A reminder regarding p-values and their use

1 minute read

The use, and usefulness, of \(p\)-values is controversial. One of the reasons for this is that \(p\)-values often are misinterpreted. One such misinterpretation is that the \(p\)-value is a property of a particular hypothetical process. It is not, as

if the hypothetical process happens to be the true one, \(p\)-values are uniformly distributed in the case of a continuous and invertible cumulative density function.

What follows is a formal presentation of the above statement. Let \(X\) be a random variable with distribution function \(F_X = P(X \leq x)\), and let \(x\) be a realization of \(X\). We can think of \(x\) of an example value of \(X\). Consider for a moment the situation where we don’t know what \(F_X\) is, but we think it is \(F_0\).
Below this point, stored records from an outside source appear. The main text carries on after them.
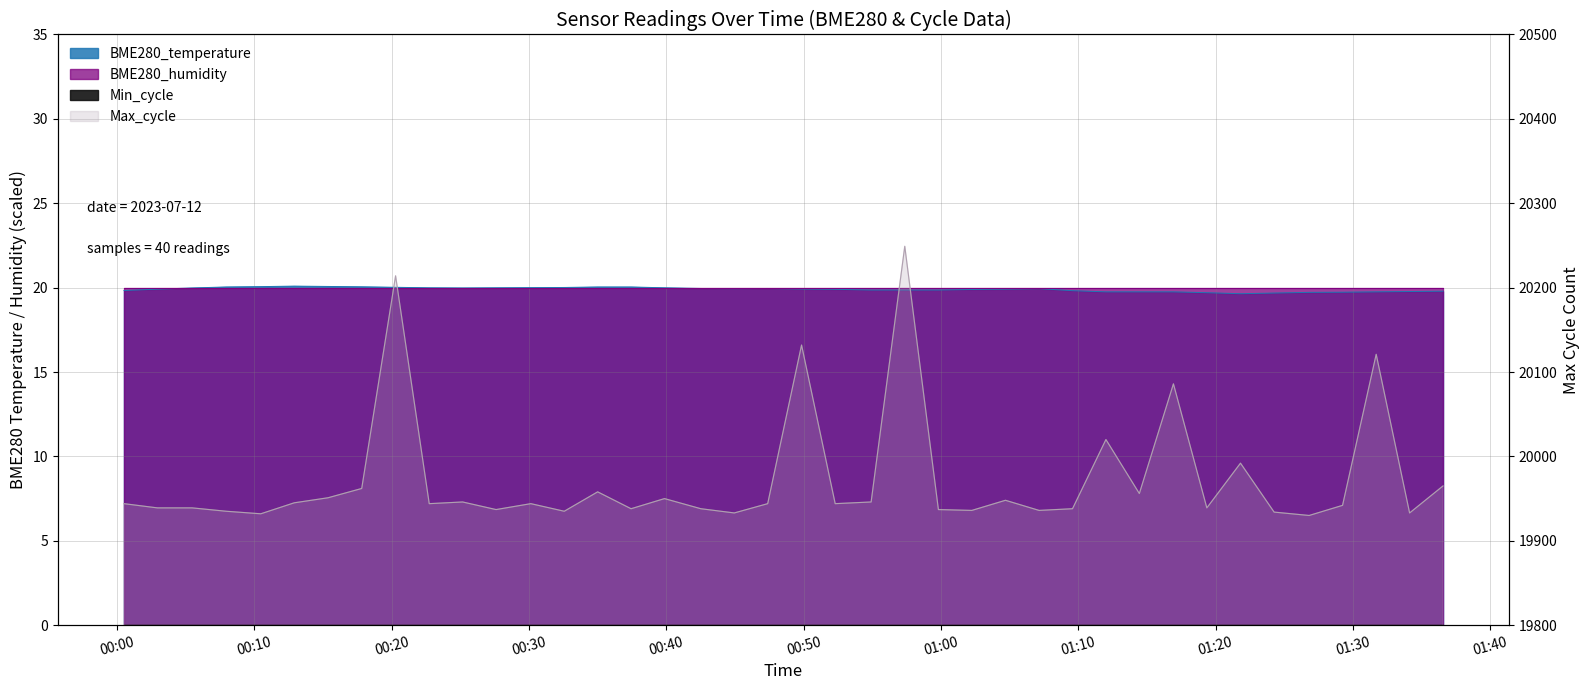

Between 2023/07/12 00:32:34 and 2023/07/12 00:44:57, which series saw the biggest shift?

Max_cycle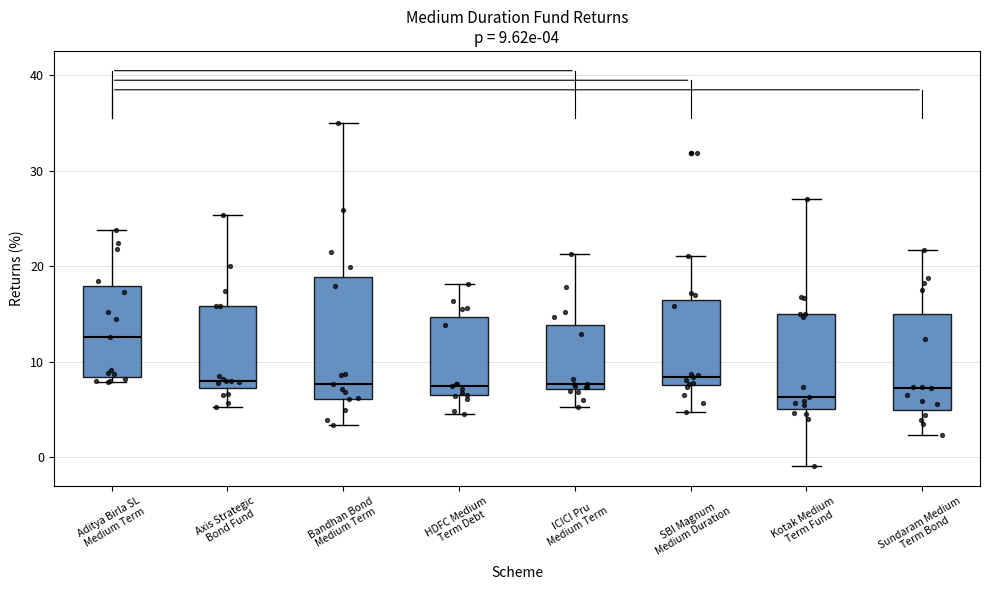

Comparing the boxes themselves (not the whiskers), which one is the tallest?

Bandhan Bond Medium Term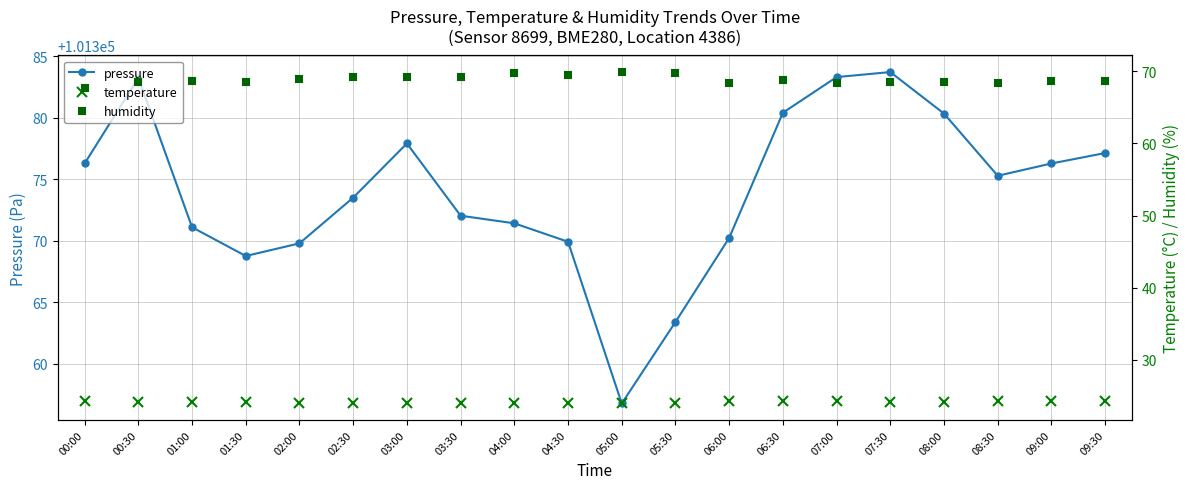

True or false: pressure and temperature cross at least once.

False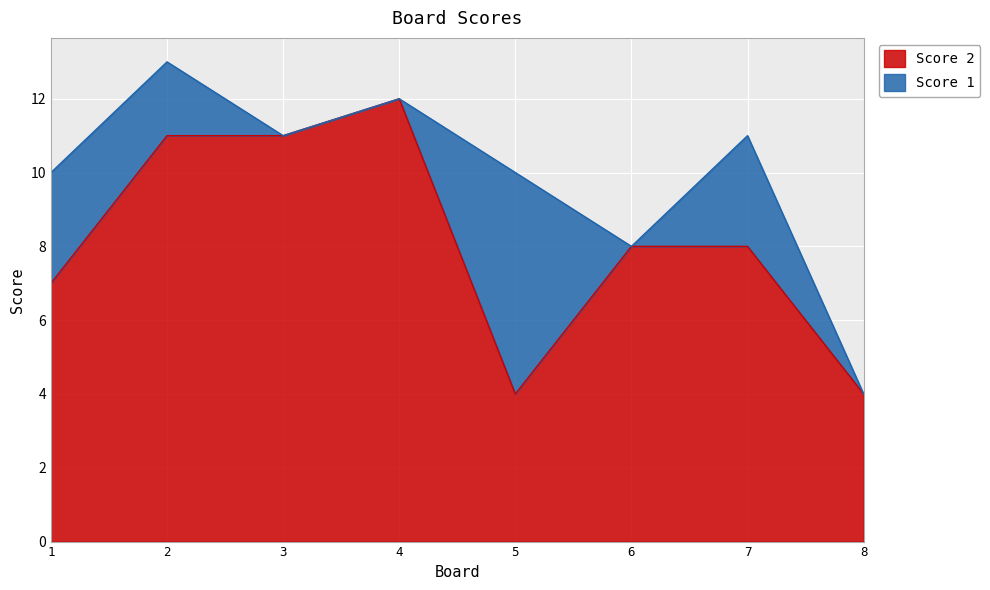

What is the sum of all values?

65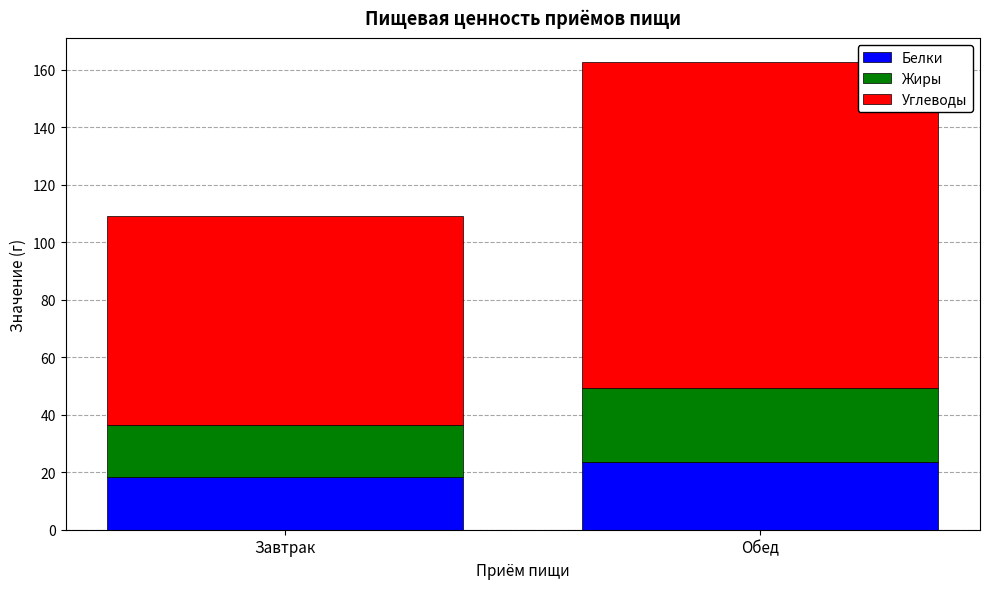

Rank the categories by Белки value from lowest to highest.

Завтрак, Обед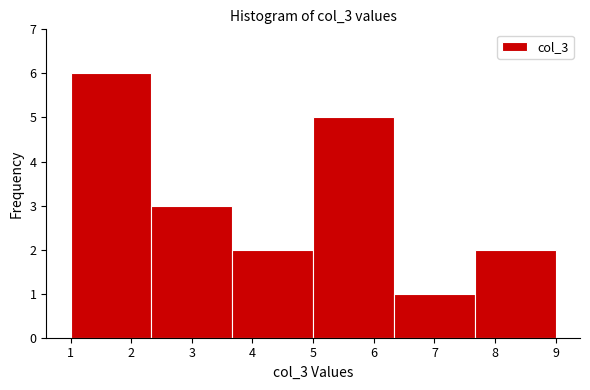

Reading left to right, transcribe this chart: for each bar, give the range it covers on the x-axis and its height. Neither the bar edges nor the heights are printed on the chart, so give them approximately, as read against the axes.

1.0 to 2.3: 6
2.3 to 3.7: 3
3.7 to 5.0: 2
5.0 to 6.3: 5
6.3 to 7.7: 1
7.7 to 9.0: 2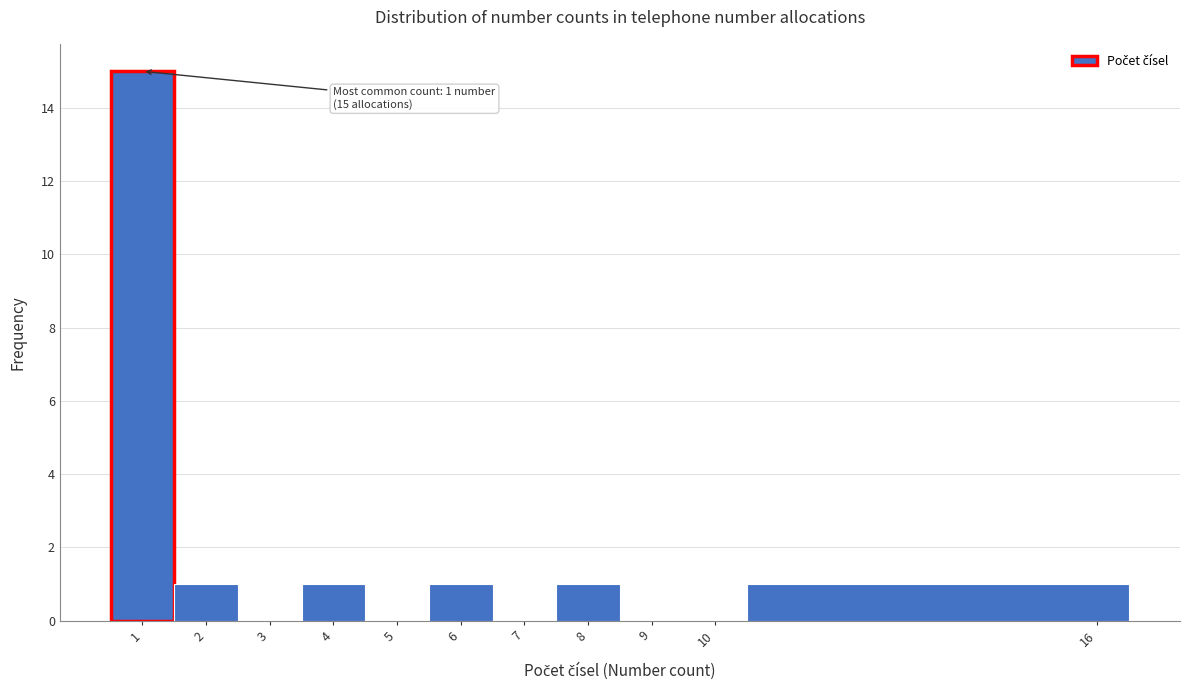

Which range on the x-axis has the tallest bar?

0.5 to 1.5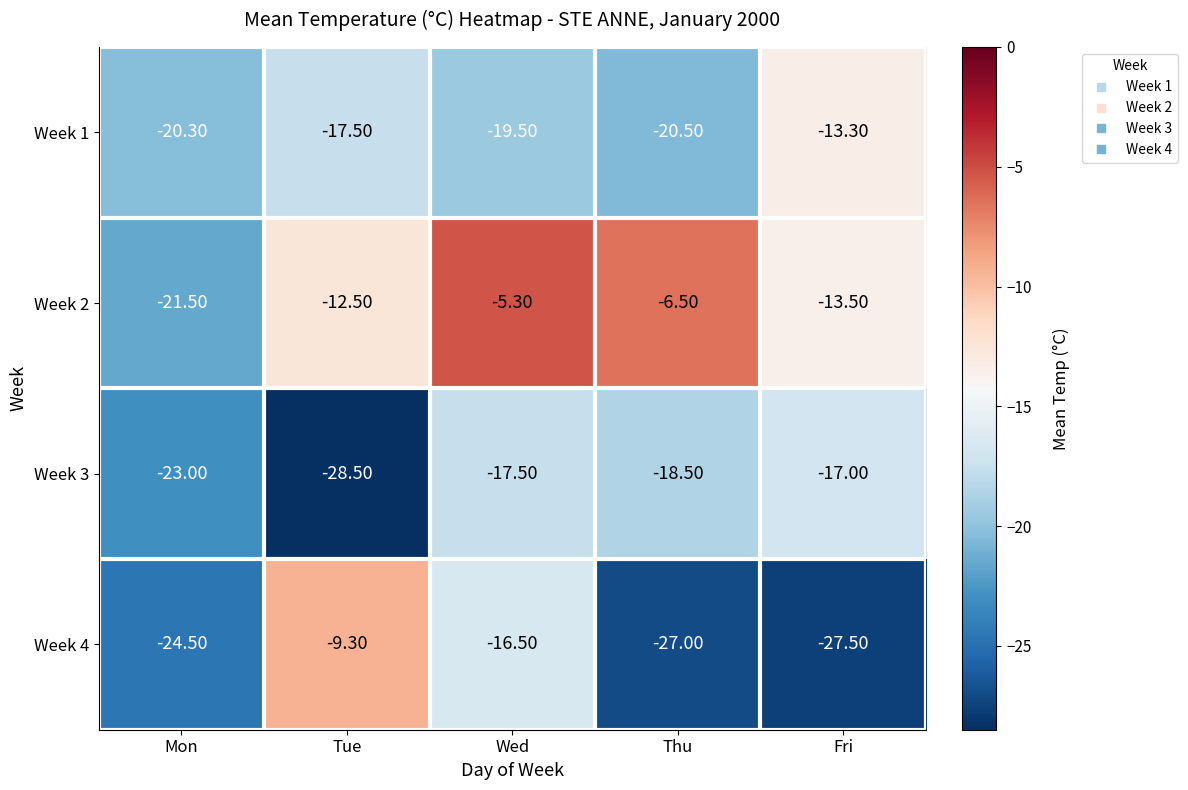

Where does the Week 3 series first go above -18?

Wed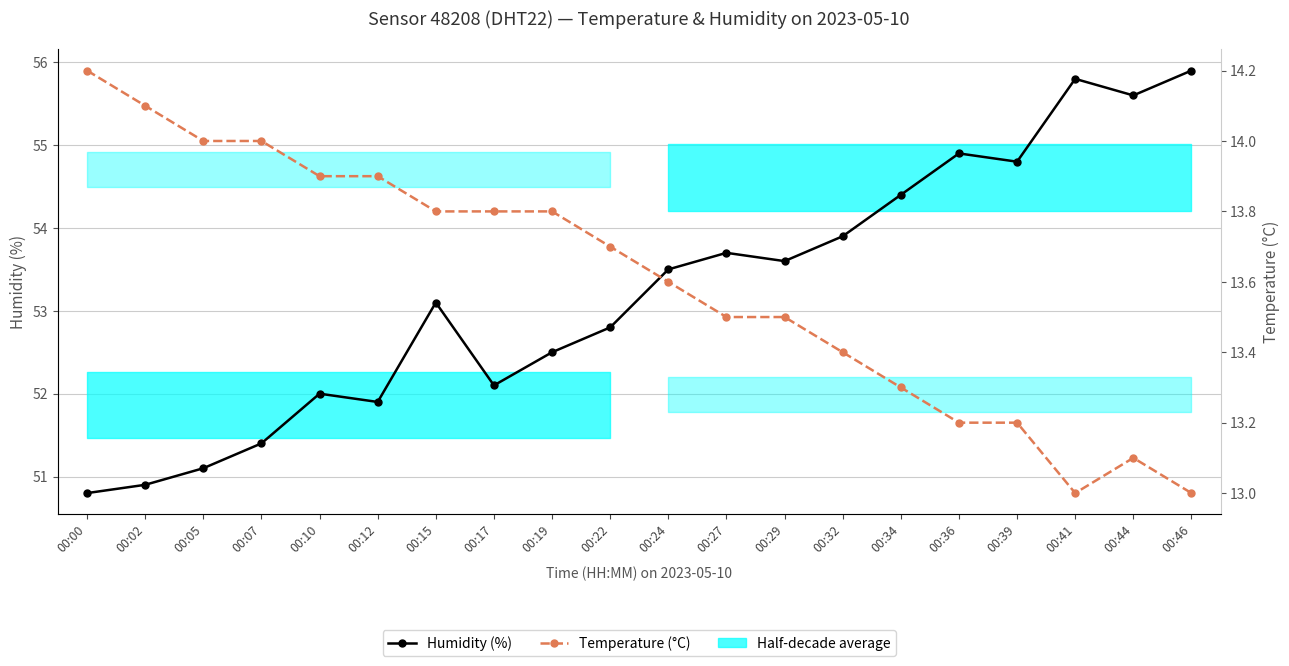

True or false: Humidity (%) has a value of 53.5 at 00:24.

True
One thing we can do with \(x\) is to compute \(p = 1 - F_0(x)\), which is the probability of observing \(x\) or something more extreme under our assumption \(F_0\). The standard use is to compare \(p\) with a pre-defined threshold \(\tau\), and say that we reject our hypothesis \(F_0\) if \(p < \tau\).

The \(p\)-value can be seen as a realization of the random variable \(Y = 1 - F_0(X)\). In the case where \(F_0 = F_X\), and \(F_X\) is continuous and invertible, we get that:

\[ \begin{split} F_Y(y) &= P(Y \leq y) = P(1 - F_X(X) \leq y) \\ &= P(X > F^{-1}_X(1 - y)) = 1 - P(X \leq F^{-1}_X(1 - y))\\ &= 1 - F_X(F^{-1}_X(1 - y)) = 1 - (1 - y)\\ &= y \end{split} \] The uniform distribution on \([0,1]\) has \(F_Y\) as distribution function, hence the \(p\)-values in our case are uniformly distributed.